PROBLEM DESCRIPTION
Copy the lines of the data below exactly, starting at the first and stopping after the line that contains "9: (109, 238, 8.30)"; include no pictures.

[Collected data]
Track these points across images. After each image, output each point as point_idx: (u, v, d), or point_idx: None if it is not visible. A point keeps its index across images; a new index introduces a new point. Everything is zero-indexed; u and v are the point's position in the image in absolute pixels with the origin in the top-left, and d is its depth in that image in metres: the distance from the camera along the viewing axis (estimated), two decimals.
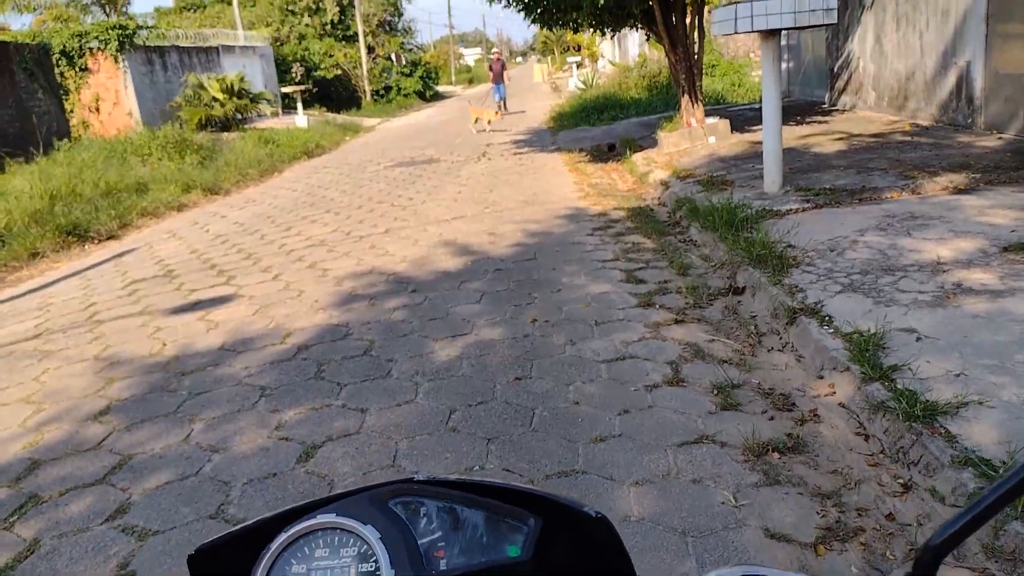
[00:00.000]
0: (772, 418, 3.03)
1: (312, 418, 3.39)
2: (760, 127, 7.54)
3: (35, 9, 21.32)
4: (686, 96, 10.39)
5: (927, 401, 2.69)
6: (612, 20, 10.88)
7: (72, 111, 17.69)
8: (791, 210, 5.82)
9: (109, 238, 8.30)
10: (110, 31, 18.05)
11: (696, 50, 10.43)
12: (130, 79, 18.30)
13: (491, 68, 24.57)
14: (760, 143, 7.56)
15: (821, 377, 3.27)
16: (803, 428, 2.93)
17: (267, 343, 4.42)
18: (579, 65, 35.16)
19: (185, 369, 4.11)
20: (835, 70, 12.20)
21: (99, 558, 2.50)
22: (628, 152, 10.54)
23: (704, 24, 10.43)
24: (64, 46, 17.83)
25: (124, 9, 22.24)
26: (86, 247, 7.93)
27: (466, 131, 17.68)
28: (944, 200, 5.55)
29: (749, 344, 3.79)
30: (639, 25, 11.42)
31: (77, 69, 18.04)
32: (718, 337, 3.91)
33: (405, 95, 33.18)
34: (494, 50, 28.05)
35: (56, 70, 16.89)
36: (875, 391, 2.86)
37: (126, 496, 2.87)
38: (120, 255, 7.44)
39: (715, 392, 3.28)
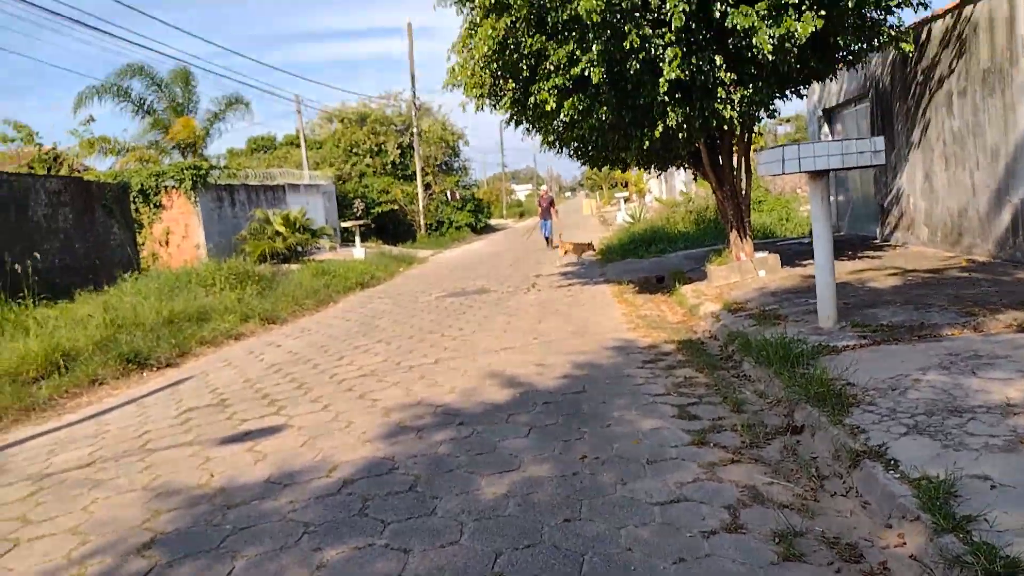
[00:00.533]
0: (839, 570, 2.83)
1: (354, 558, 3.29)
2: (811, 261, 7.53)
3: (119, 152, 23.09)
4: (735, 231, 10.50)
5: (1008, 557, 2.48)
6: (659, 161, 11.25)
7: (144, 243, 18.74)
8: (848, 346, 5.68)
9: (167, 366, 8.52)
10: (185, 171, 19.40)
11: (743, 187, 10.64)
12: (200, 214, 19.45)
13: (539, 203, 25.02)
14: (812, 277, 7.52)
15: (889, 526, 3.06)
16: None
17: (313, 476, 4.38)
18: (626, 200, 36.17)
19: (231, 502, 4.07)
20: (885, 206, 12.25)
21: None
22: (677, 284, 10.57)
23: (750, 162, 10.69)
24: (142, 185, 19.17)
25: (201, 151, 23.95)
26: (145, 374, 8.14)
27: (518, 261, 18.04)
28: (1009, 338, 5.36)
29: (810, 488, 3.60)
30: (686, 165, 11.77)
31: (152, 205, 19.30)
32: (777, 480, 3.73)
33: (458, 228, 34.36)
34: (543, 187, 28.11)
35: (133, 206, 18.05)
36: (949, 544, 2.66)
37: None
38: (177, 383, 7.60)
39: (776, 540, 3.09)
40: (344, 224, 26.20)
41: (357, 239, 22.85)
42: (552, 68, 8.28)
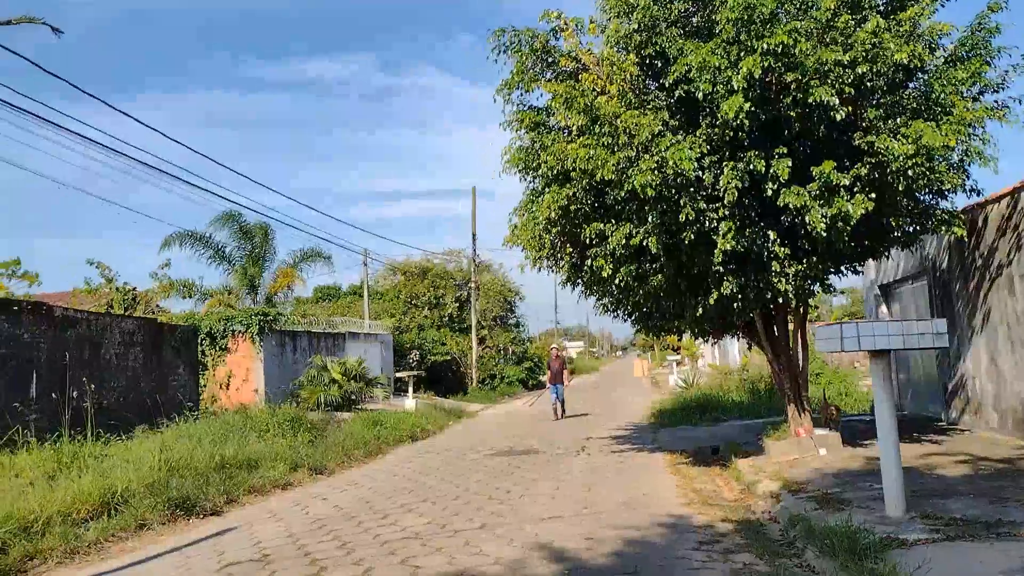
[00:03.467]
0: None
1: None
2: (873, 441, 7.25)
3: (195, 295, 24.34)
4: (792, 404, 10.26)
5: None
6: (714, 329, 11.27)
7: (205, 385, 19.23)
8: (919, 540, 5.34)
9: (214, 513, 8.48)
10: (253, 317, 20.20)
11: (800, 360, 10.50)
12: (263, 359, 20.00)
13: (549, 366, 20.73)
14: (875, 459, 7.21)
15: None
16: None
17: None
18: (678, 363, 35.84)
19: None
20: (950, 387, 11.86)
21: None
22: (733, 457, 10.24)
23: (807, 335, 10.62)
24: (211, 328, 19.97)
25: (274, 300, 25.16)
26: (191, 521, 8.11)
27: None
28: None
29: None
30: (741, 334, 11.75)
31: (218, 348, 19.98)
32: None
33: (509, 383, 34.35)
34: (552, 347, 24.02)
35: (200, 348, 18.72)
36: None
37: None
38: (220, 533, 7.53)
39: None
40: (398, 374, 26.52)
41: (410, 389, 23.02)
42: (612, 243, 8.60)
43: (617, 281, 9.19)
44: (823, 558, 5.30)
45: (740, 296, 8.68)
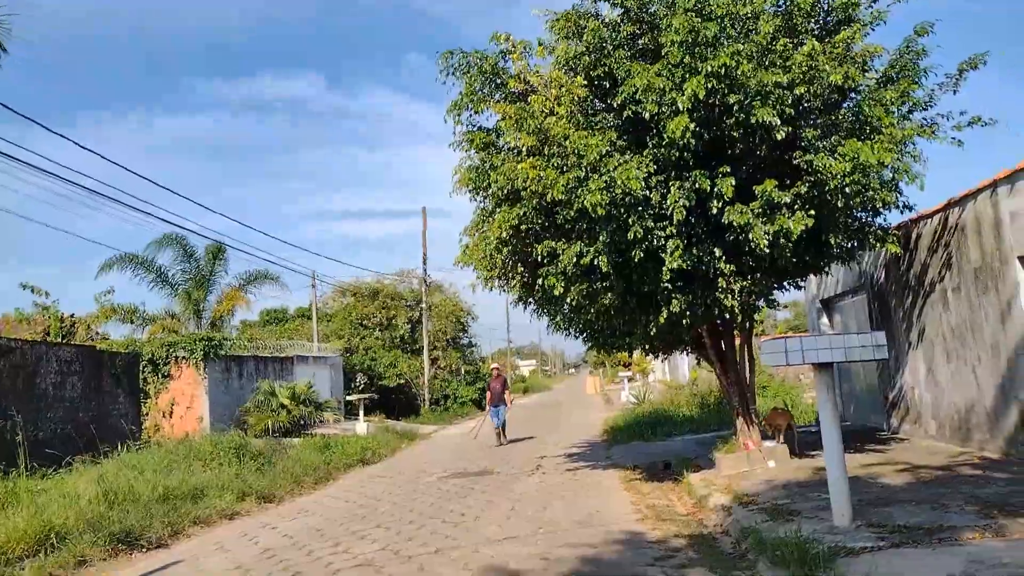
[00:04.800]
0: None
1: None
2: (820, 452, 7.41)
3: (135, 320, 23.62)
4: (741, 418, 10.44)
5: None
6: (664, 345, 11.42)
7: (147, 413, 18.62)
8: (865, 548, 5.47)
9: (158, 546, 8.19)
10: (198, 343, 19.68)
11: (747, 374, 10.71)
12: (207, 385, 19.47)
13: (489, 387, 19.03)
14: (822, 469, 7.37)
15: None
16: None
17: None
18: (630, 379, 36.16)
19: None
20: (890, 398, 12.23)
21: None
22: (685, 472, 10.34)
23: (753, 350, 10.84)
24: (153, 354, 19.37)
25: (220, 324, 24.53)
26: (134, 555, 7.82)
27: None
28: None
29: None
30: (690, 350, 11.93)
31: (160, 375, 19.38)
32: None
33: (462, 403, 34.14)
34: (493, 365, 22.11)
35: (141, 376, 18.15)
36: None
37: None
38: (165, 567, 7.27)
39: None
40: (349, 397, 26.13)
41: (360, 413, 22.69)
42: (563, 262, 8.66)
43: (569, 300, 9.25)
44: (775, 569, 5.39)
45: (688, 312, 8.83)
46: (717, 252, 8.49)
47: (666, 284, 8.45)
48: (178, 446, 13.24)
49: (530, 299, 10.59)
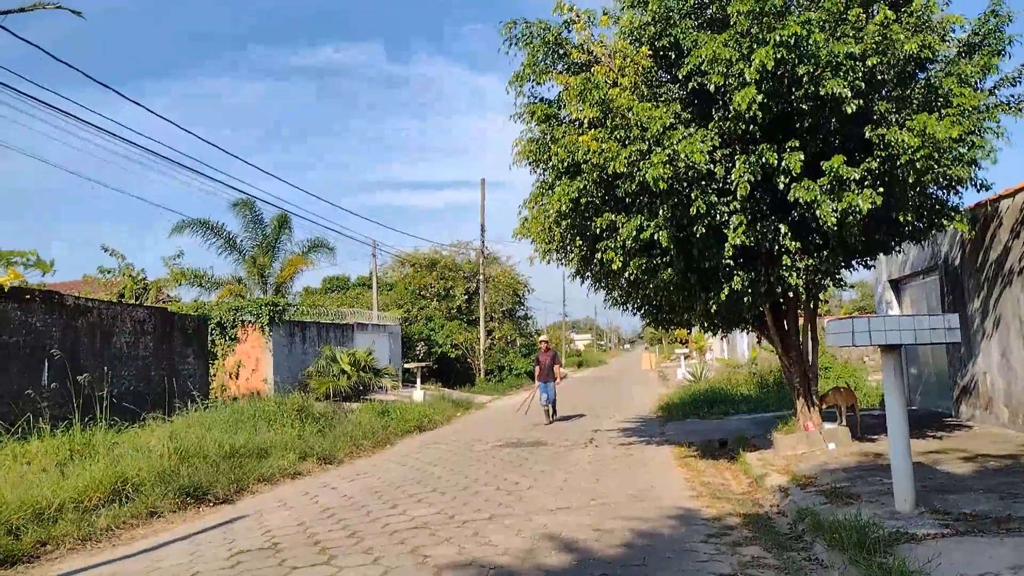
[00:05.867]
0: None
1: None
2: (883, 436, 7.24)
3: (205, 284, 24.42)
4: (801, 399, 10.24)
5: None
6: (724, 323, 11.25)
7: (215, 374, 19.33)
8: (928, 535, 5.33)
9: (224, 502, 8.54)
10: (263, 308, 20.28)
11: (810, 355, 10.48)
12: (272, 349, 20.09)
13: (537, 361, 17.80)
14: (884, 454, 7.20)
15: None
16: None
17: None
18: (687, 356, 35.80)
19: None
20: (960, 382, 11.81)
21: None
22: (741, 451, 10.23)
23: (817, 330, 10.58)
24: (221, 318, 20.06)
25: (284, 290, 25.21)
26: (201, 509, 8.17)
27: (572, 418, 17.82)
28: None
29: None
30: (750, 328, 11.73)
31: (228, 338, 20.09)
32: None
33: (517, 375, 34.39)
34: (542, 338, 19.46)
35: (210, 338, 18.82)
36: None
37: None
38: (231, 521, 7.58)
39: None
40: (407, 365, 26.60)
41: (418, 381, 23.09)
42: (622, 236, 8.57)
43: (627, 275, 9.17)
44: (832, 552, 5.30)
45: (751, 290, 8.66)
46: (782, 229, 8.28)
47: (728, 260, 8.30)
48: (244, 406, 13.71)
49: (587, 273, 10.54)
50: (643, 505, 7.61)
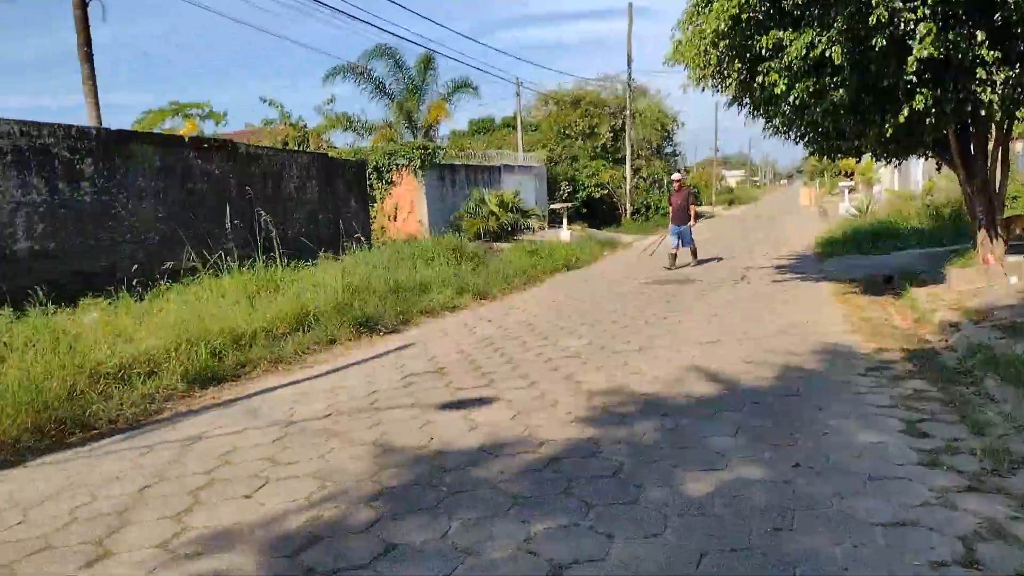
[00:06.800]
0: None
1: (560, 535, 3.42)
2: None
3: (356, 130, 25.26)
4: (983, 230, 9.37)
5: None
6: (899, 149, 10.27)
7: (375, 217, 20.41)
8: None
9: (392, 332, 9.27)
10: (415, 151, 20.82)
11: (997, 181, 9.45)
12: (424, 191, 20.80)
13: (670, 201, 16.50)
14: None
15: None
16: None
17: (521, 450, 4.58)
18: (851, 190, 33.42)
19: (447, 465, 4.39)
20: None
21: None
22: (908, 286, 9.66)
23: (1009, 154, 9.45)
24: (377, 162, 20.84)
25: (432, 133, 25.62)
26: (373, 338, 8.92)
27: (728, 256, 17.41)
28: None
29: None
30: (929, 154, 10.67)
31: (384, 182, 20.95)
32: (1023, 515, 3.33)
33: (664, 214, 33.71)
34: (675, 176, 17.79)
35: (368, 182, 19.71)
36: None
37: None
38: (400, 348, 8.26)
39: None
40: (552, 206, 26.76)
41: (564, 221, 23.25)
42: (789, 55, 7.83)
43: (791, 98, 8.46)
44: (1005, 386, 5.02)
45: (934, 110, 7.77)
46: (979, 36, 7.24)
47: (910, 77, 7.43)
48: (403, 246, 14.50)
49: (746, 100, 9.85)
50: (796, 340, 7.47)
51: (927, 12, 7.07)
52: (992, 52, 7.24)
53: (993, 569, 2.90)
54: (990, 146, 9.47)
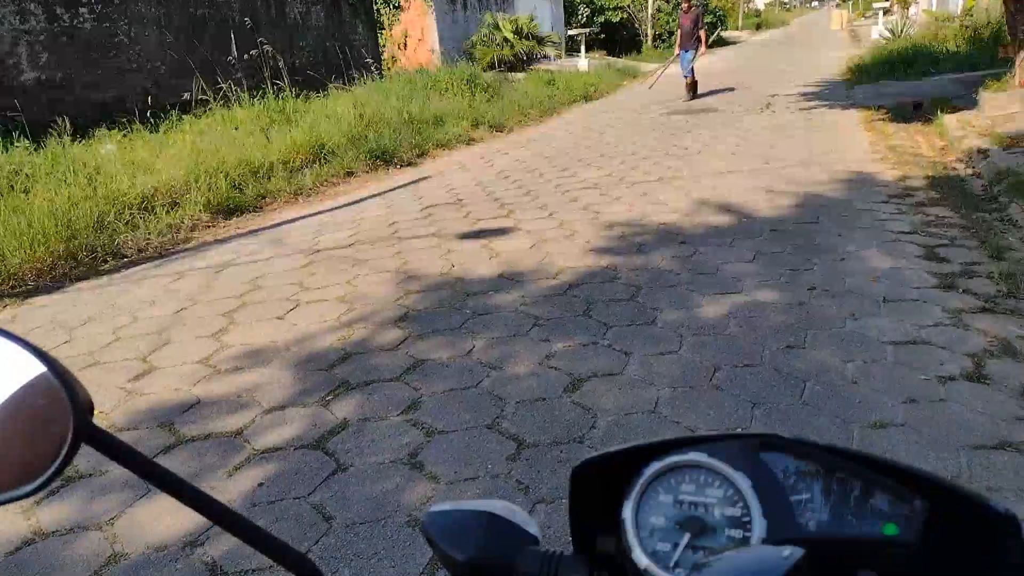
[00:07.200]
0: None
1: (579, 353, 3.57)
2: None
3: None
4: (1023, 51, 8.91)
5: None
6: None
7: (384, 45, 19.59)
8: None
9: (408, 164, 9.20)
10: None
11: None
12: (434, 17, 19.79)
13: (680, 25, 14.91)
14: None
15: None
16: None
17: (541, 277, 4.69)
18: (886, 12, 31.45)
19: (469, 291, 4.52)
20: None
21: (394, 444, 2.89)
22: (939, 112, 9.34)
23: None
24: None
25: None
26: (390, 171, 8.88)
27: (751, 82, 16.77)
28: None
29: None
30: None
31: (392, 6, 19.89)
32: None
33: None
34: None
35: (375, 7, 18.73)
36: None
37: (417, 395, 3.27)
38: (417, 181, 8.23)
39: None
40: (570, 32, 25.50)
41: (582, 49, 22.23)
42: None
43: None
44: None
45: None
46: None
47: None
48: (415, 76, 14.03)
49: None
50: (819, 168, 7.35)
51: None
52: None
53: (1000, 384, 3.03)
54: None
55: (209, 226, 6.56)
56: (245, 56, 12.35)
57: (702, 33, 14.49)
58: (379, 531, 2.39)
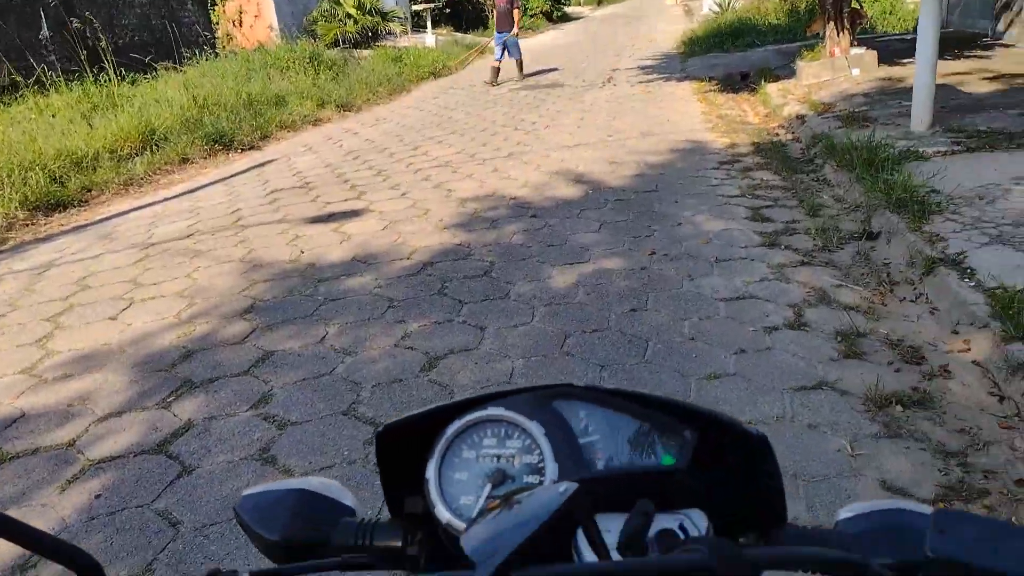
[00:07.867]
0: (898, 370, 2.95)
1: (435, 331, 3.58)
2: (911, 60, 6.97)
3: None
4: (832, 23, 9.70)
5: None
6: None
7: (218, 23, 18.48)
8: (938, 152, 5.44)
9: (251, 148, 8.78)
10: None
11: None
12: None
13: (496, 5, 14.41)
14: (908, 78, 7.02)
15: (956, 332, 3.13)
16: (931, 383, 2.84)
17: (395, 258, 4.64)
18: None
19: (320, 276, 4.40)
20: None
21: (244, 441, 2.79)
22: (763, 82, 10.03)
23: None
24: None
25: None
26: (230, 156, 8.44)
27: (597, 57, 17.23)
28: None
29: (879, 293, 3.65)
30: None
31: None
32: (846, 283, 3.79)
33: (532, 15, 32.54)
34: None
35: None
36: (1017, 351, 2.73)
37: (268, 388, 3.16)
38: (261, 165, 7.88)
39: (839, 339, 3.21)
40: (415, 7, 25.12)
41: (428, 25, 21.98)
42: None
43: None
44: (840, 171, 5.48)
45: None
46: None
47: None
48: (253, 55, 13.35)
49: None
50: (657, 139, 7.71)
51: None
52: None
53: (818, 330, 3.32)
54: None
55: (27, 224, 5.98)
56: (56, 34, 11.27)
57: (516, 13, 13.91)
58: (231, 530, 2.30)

RESULT
Track these points across images. After each image, output each point as point_idx: (u, v, d), or point_idx: None if it is not visible. A point keeps its index across images; a new index introduces a new point. Everything is zero-indexed; u and v are the point's position in the image in absolute pixels with the origin in the top-left, and d is its depth in that image in metres: the distance from the camera along the viewing axis (estimated), two decimals.
[00:00.000]
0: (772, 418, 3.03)
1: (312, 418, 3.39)
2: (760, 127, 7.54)
3: (35, 9, 21.32)
4: (686, 96, 10.39)
5: (927, 401, 2.69)
6: (612, 20, 10.88)
7: (72, 111, 17.69)
8: (791, 210, 5.82)
9: (109, 238, 8.30)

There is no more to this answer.